_Task description_: Quote the entries in full, character for character, without their images.

_Input data_:
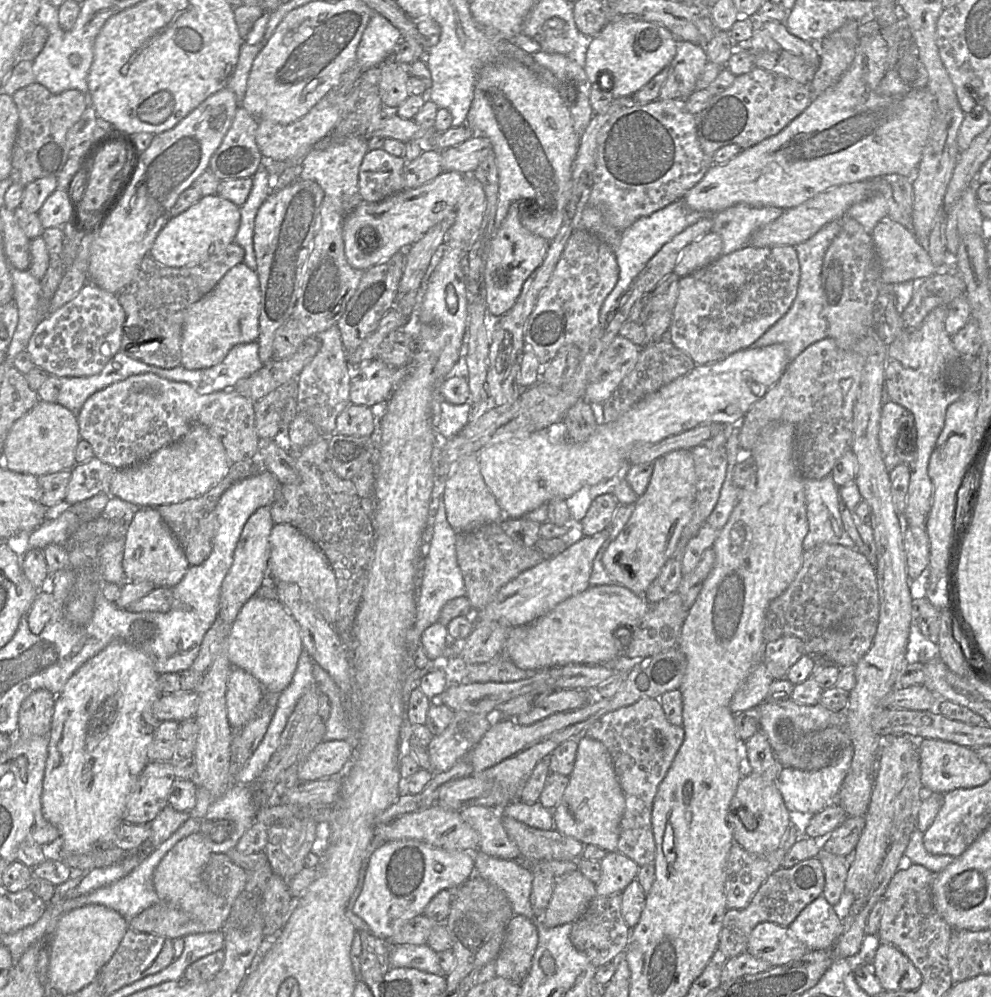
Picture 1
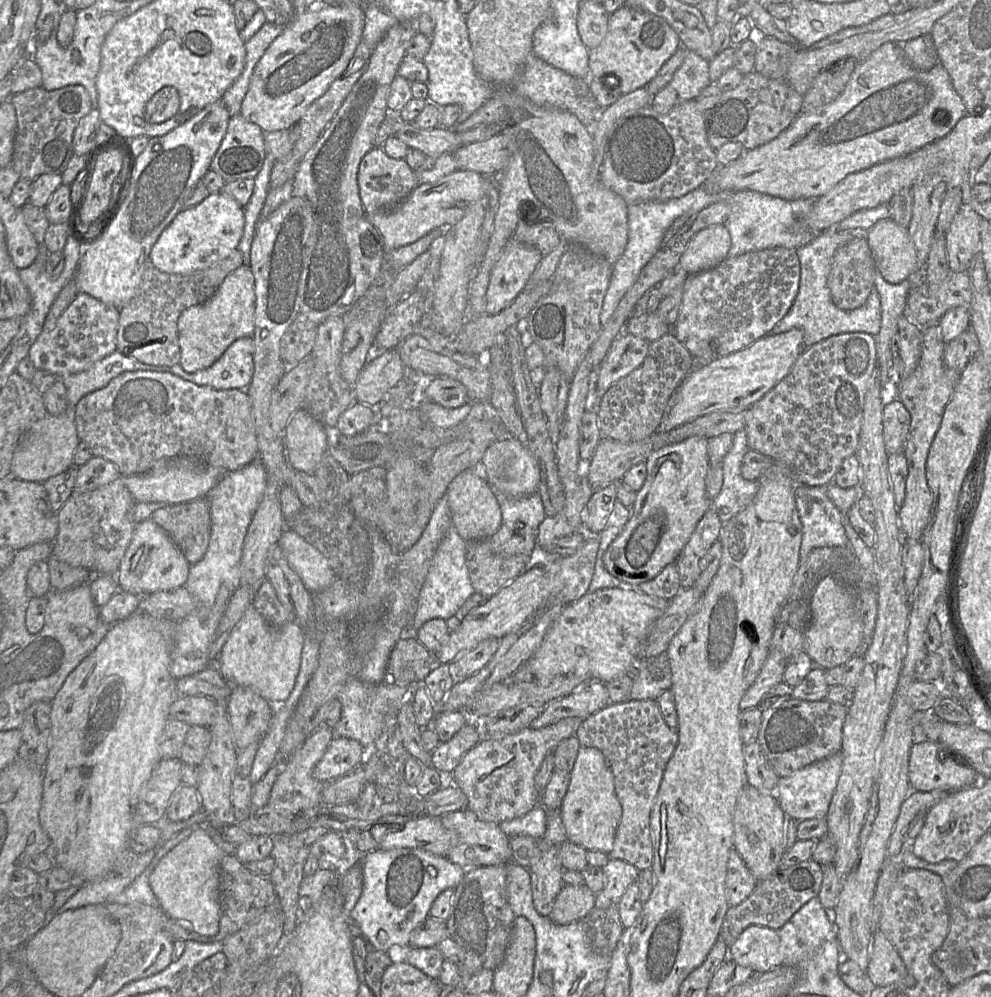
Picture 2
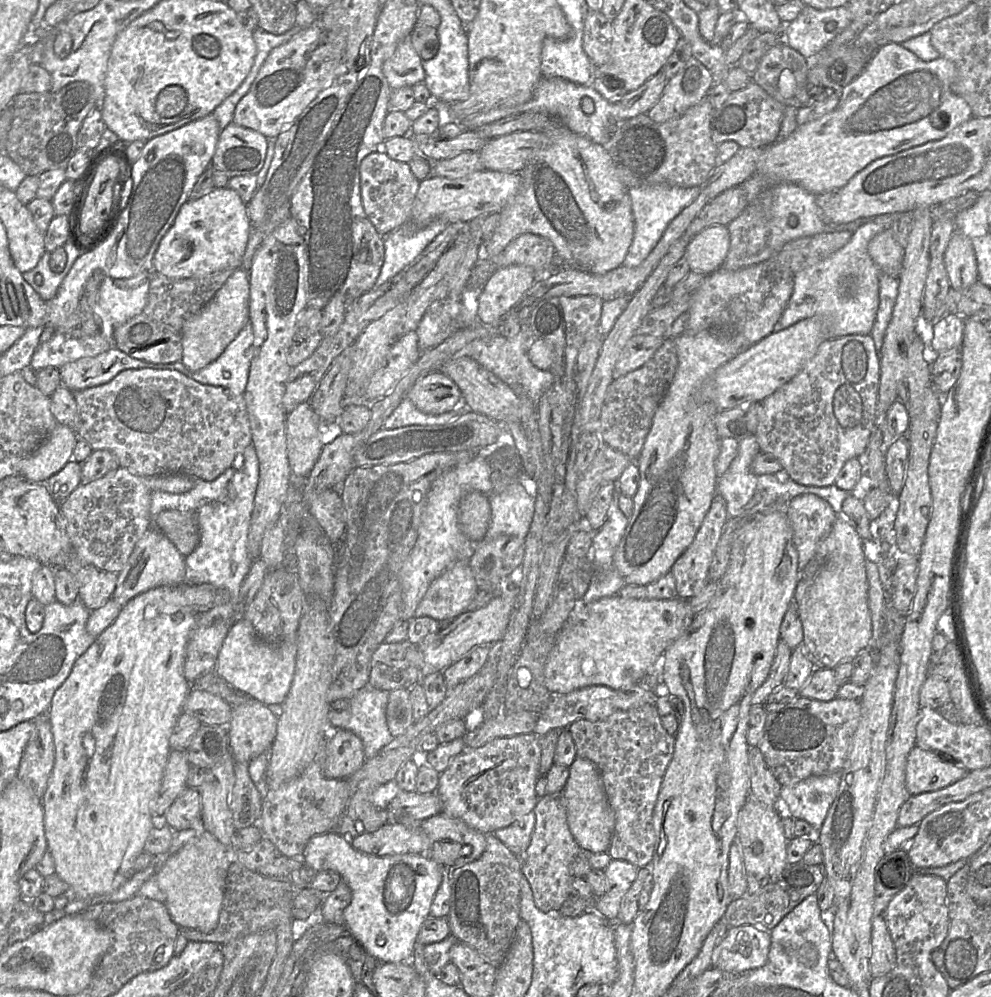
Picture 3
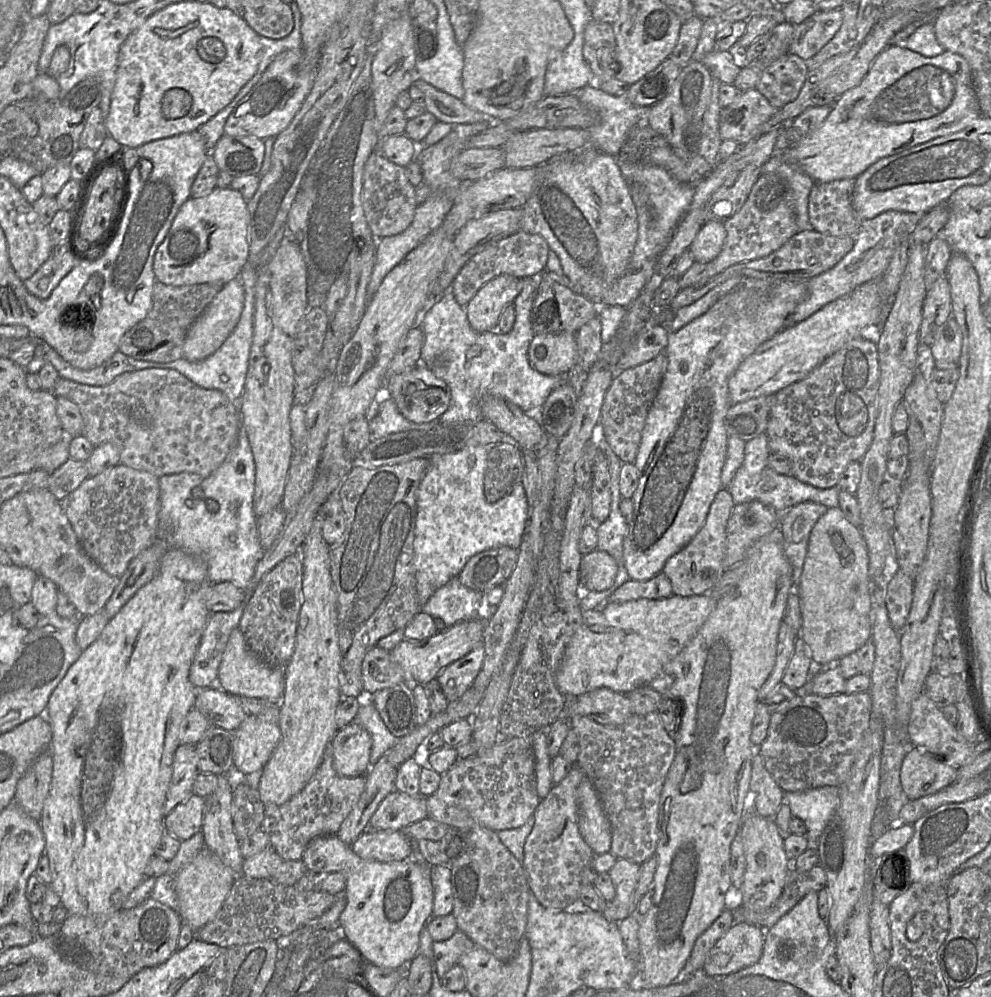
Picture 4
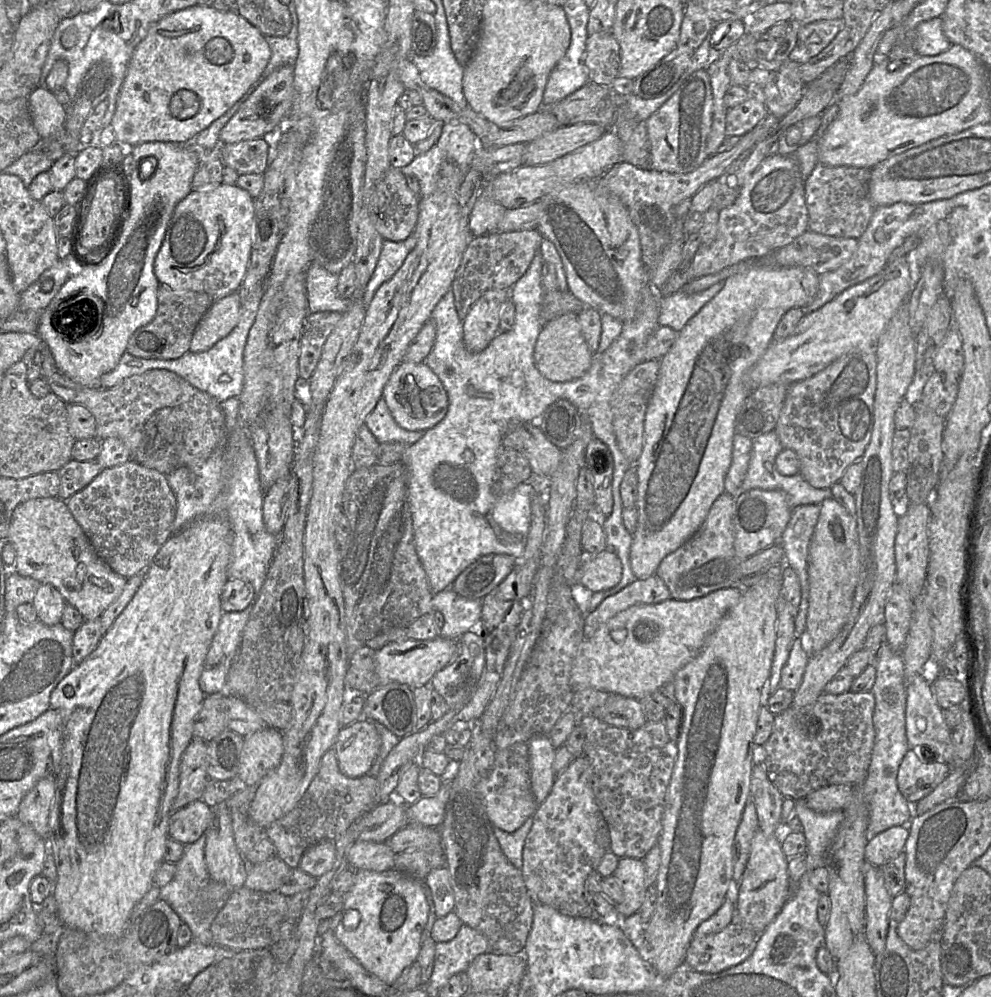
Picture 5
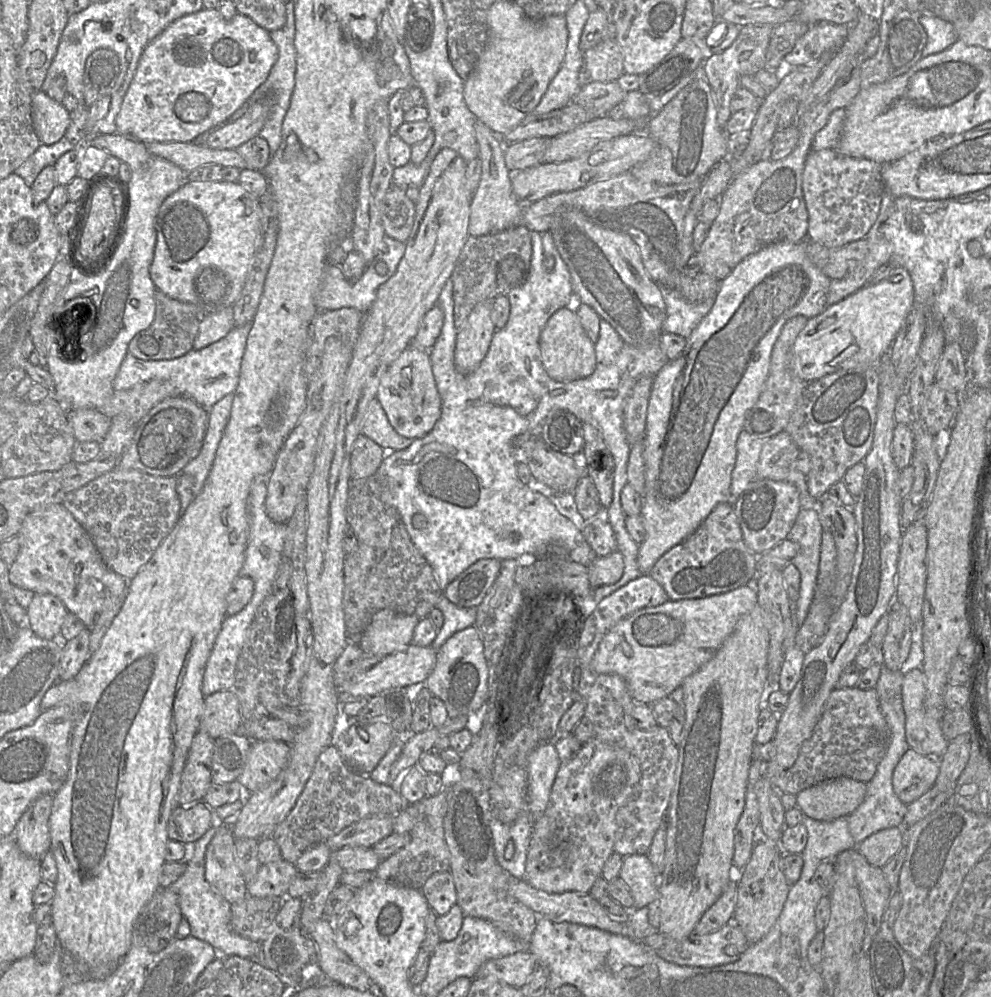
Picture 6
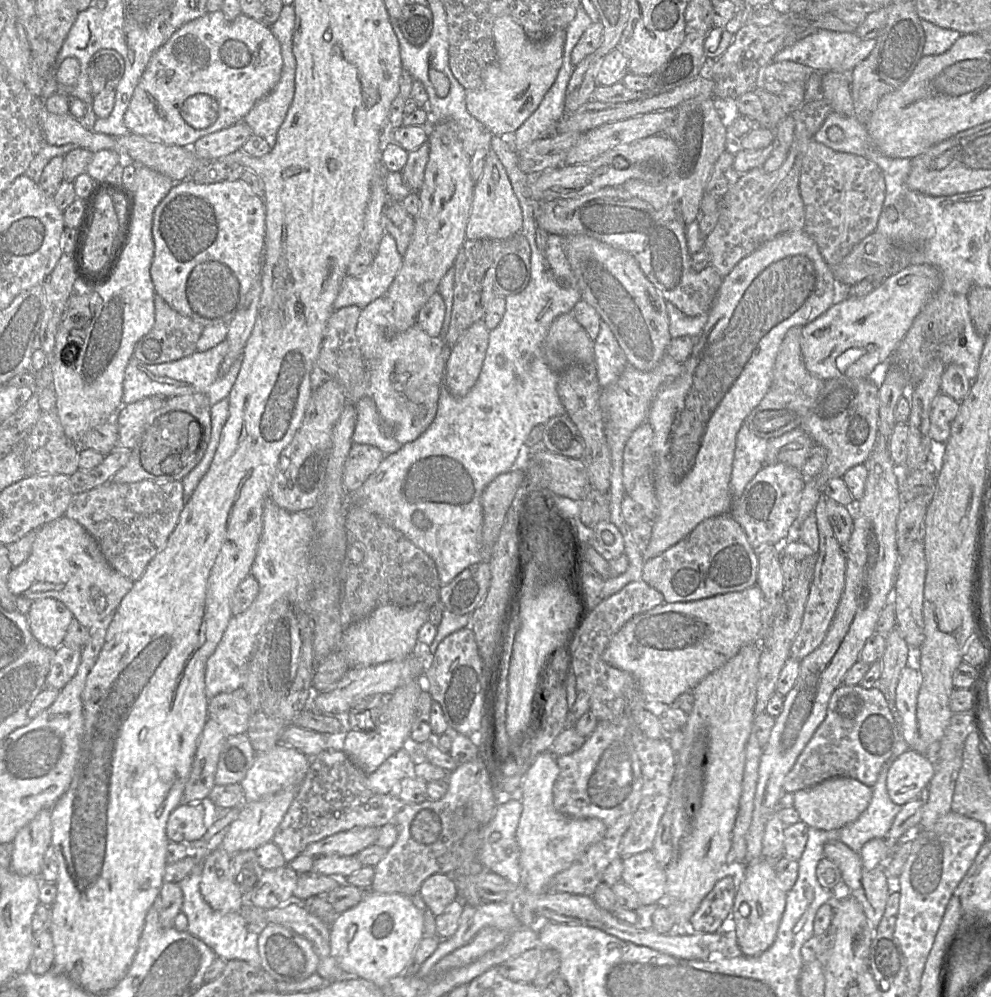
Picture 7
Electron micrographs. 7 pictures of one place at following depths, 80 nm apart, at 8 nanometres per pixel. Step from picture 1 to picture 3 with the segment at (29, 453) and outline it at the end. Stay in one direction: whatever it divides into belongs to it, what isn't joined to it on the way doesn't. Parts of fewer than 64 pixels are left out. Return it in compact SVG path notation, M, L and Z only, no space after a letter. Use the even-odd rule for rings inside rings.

_Written answer_:
Picture 1
Picture 2
Picture 3
Picture 4
Picture 5
Picture 6
Picture 7
Electron micrographs. 7 pictures of one place at following depths, 80 nm apart, at 8 nanometres per pixel. Step from picture 1 to picture 3 with the segment at (29, 453) and outline it at the end. Stay in one direction: whatever it divides into belongs to it, what isn't joined to it on the way doesn't. Parts of fewer than 64 pixels are left out. Return it in compact SVG path notation, M, L and Z only, no space after a letter. Use the even-odd rule for rings inside rings.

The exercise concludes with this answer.